Michener likes to turn out big novels about big topics, as suggested by the titles of his last two tomes, "Space" and "Poland." But after all, Texas is Texas, and in the American imagination it has long stood for magnitude itself, surely much bigger in its way than the space race or an old European land--or even huge Alaska, where Michener reportedly is now researching his next one.
So here we have "Texas," a fictional outing just about the same length as the Modern Library edition of Tolstoy's "War and Peace." It is a chronicle of the place and its people from the arrival of the early Spanish explorers in the 16th Century, to its declaring itself an independent republic in 1836, to its present day of glassy cities and new problems now that the oil market is off--not to mention some who are questioning how long the water reserves will be able to sustain the state's recent Sun Belt boom.
The Spirit of Texas Past
Michener's novels don't really have plots, but rather strategies to convey the mounds of information on the subject. Therefore, with the Texas sesquicentenary approaching, a "task force" is appointed by the governor in 1983 to meet with various experts throughout the state and "define the essentials" of Texas' past. Discussions involving the task force members--a Texas A&M professor named Efrain Garza, a Fort Worth oil baron named Ransom Rusk, et al.--alternate with chapters set in Texas history, where the characters are the ancestors of those on the committee.
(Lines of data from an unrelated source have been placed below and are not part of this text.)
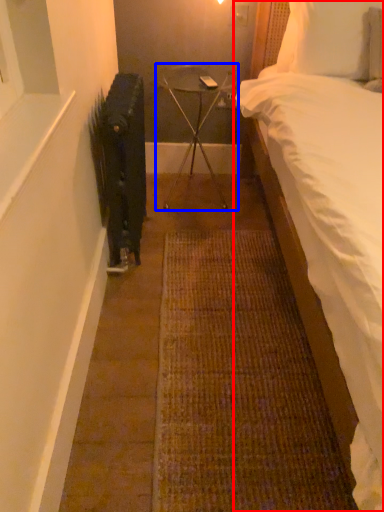
Question: Which object is closer to the camera taking this photo, bed (highlighted by a red box) or furniture (highlighted by a blue box)?

Choices:
 (A) bed
 (B) furniture

Answer: (A)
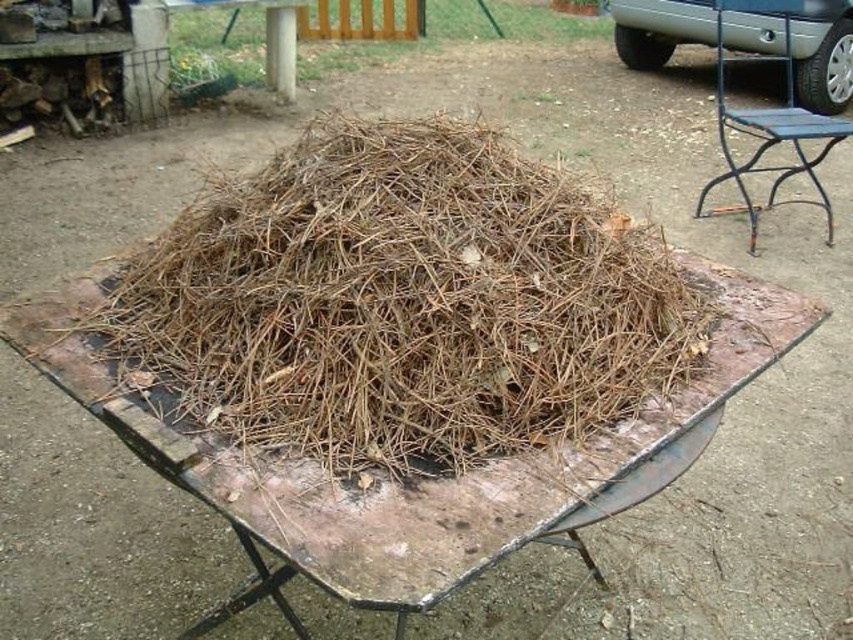
Question: In this image, where is brown dry hay at center located relative to black metal chair at right?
For instance, one of Garza's forebears remains loyal to Mexico around the time of the Alamo; one of Rusk's, the son of a government Indian agent, goes on a wildcatting spree in the 1920s, when this state of little money but such vast territories between the aqua Gulf of Mexico and the orange high plains of the Panhandle took on a new image and importance because of petroleum.
Reading this novel provides a rather mixed experience. Anybody with even the slightest taste for well-crafted fiction (a category that can include both Proust and Stephen King) can't help but wince. The prose is sadly lackluster and cliche-ridden--hearts "miss a beat" and that sort of thing. The dialogue is often solid oak, and I wonder if John Wayne himself would have gone along with having to deliver lines like these from an 1885 frontiersman on that matter of bigness: "Life in Texas is like a big crap game, a perpetual gamble. To succeed you need grit, courage to take the big chance. Those who succeed, succeed big. A hundred men tried to drive cattle up this trail. They failed."
Michigan Girl Makes Good
And when it comes to character and happenings, don't look for nuance. A modern teen-age girl from Michigan sulks about her family's moving to the state, making fun of one teacher's reverence for everything Texan. Yet she grows to love her new home, and eventually lands a job as (yes) the chief baton twirler at the University of Texas and later marries (yes) a football star there who goes on to play for (yes, yes) Tom Landry's legendary Dallas Cowboys.
On the other hand, there is enough sense of the complexity of the issues to frequently make this engaging reading. With feeling and frankness, Michener probes some sticky truths. One is the ill treatment in the past of the state's Mexican-American population, despite that people's pre-Anglo ties to the land. Another is the tough, honorable pride of modern Texans and the independence they stand for.
Do-It-Yourself Mesquite Floor
The best sections are those task force discussions; there Michener seems at ease, giving his personalized historical and sociological interpretation a bit more straightforwardly and journalistically, less in the guise of fiction. All the information is here, including detailed instructions on how to install in a contemporary home a handsome, silicone-sealed mesquite floor, the latest in Lone Star chic. Texas is Texas.
It doesn't take a shrewd oilman with a studio name like Ransom Rusk to tell you that recent Michener fare isn't so much high literature as it is business-- big business, pardner.